Rezension
Gerhard Blaboll
69 Stunden ins Paradies
edition lex liszt 2023, 347 Seiten
ISBN 978-3-99016-255-2
Der Roman erzählt entlang der Hauptfigur von einem Aufbruch und einer Reise, von Erwartungen, ihren Korrekturen durch die Realität, und von Veränderungen sicher geglaubter Sichtweisen.
Jeremias Freimuth, Außendienstmitarbeiter einer Firma, ein erfahrener Berufsreisender, vor allem vertraut mit afrikanischen Ländern, findet sich durch die ungewollte vorzeitige Beendigung seiner Arbeitsbeziehung in einer, wenn auch wirtschaftlich nicht bedrohlichen, aber unangenehmen Situation wieder, der er entkommen will.
Seine Frau Hannah, Mitarbeiterin des Außenministeriums, die in unterschiedlichen Regionen Europas eingesetzt wird, mit der er trotz ihrer Fernbeziehung einen beständigen und regen Austausch lebt, rät ihm, Afrika einmal für einen Urlaub zu bereisen.
Während Hannah ihrem beruflichen Ruf nach Spanien folgt, fängt für Jere, so sein Kurzname, nun eine Reise an, die bereits mit einem ungeplanten, verlängerten Aufenthalt in Lissabon beginnt, bei dem einige der Mitreisenden für das weitere Reiseabenteuer auf dem Weg nach Senegal mitbestimmend werden.
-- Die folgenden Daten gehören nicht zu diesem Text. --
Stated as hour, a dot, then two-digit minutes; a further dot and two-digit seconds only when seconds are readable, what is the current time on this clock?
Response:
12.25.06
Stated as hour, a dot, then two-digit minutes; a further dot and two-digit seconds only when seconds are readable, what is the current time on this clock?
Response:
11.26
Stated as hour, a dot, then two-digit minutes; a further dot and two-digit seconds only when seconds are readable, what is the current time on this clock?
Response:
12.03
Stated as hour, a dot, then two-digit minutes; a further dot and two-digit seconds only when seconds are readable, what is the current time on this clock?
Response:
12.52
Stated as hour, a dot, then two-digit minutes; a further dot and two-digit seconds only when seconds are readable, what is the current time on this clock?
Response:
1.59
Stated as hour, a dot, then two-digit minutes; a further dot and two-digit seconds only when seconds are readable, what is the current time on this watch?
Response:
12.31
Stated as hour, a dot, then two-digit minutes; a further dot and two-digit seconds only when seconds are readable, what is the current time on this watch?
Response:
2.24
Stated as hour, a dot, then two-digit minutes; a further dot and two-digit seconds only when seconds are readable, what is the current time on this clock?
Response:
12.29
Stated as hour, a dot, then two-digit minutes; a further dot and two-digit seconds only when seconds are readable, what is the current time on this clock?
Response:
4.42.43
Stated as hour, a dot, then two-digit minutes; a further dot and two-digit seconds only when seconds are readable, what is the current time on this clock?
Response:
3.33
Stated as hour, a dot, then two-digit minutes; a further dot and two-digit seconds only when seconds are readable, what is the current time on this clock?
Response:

Was folgt, ist zugleich ein kontinuierliches Aufbrechen unserer klischeehaften Vorstellungen über Afrika und ein kontinuierliches Zerbröckeln von Jeres bisherigem Afrikawissen. Nach und nach verschieben sich die Gewichtungen dessen, was als wesentlich verstanden wird, und immer wieder erfahren die vorbestimmten Blickwinkel des Urlaubers und zugleich beruflichen Routiniers auf Reisen in den vielen Begegnungen Korrekturen. Wesentlich dazu trägt Douada bei, ein Junge aus der Bidonville¹ von Pikine, der Jere durch Übersetzung aus einer schwierigen Situation hilft, und Manuel, ein ehemaliger Geschichtslehrer aus Dakar, der im Alter aushilfsweise Taxi fährt. Beide ermöglichen Jere in immer wieder überraschenden Wendungen, die diesen Roman auch ausmachen, einen Zugang zu einem bisher wenig bekannten Afrika und in der Folge auch zu einem veränderten Verhältnis zu seiner aktuellen Lebenssituation. Welche Rolle bei all dem Haile Bekele, der Freund aus Addis Abeba, spielt, das finden Sie selbst heraus.
Während sich Jere zu Beginn seiner Reise beim Warten auf den Anschlussflug durch eine gesprächige Mitreisende vom Lesen abhalten lässt, ließ ich mich beim Lesen nicht unterbrechen, verspürte kein Bedürfnis, einmal in die Geschichte eingetaucht, den Textfluss wieder zu verlassen. Was sicher auch mit dem Humor zu tun hat, der dem Text eingewoben ist.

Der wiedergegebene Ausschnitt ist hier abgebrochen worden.